Higher values of N increase overhead: more shares means more Merkle hashes
that must be included with the data, and more nodes to contact to retrieve the
shares. Smaller segment sizes reduce memory usage (since each segment must be
held in memory while erasure coding runs) and improves "alacrity" (since
downloading can validate a smaller piece of data faster, delivering it to the
target sooner), but also increase overhead (because more blocks means more
Merkle hashes to validate them).

In general, small private grids should work well, but the participants will
have to decide between storage overhead and reliability. Large stable grids
will be able to reduce the expansion factor down to a bare minimum while still
retaining high reliability, but large unstable grids (where nodes are coming
and going very quickly) may require more repair/verification bandwidth than
actual upload/download traffic.

Tahoe nodes that run a webserver have a page dedicated to provisioning
decisions: this tool may help you evaluate different expansion factors and
view the disk consumption of each. It is also acquiring some sections with
availability/reliability numbers, as well as preliminary cost analysis data.
This tool will continue to evolve as our analysis improves.

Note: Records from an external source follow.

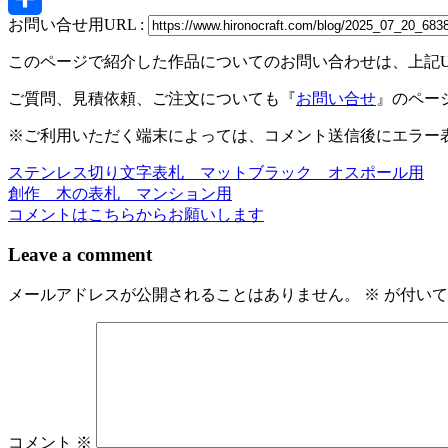
お問い合せ用URL :
共
このページで紹介した作品についてのお問い合わせは、上記
有
ご質問、見積依頼、ご注文についても『
お問い合せ
』のペー
※ご利用いただく端末によっては、コメント送信後にエラー表
ステンレス切り文字表札 マットブラック オスポール用
投
創作 木の表札 マンション用
稿
コメントはこちらからお願いします
ナ
Leave a comment
ビ
メールアドレスが公開されることはありません。
※
が付いて
ゲ
ー
シ
ョ
ン
コメント
※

------------------------------

[1]: http://en.wikipedia.org/wiki/Zooko%27s_triangle

[2]: all of these names are derived from the location where they were
     concocted, in this case in a car ride from Boulder to DEN. To be
     precise, "Tahoe 1" was an unworkable scheme in which everyone who holds
     shares for a given file would form a sort of cabal which kept track of
     all the others, "Tahoe 2" is the first-100-nodes in the permuted hash
     described in this document, and "Tahoe 3" (or perhaps "Potrero hill 1")
     was the abandoned ring-with-many-hands approach.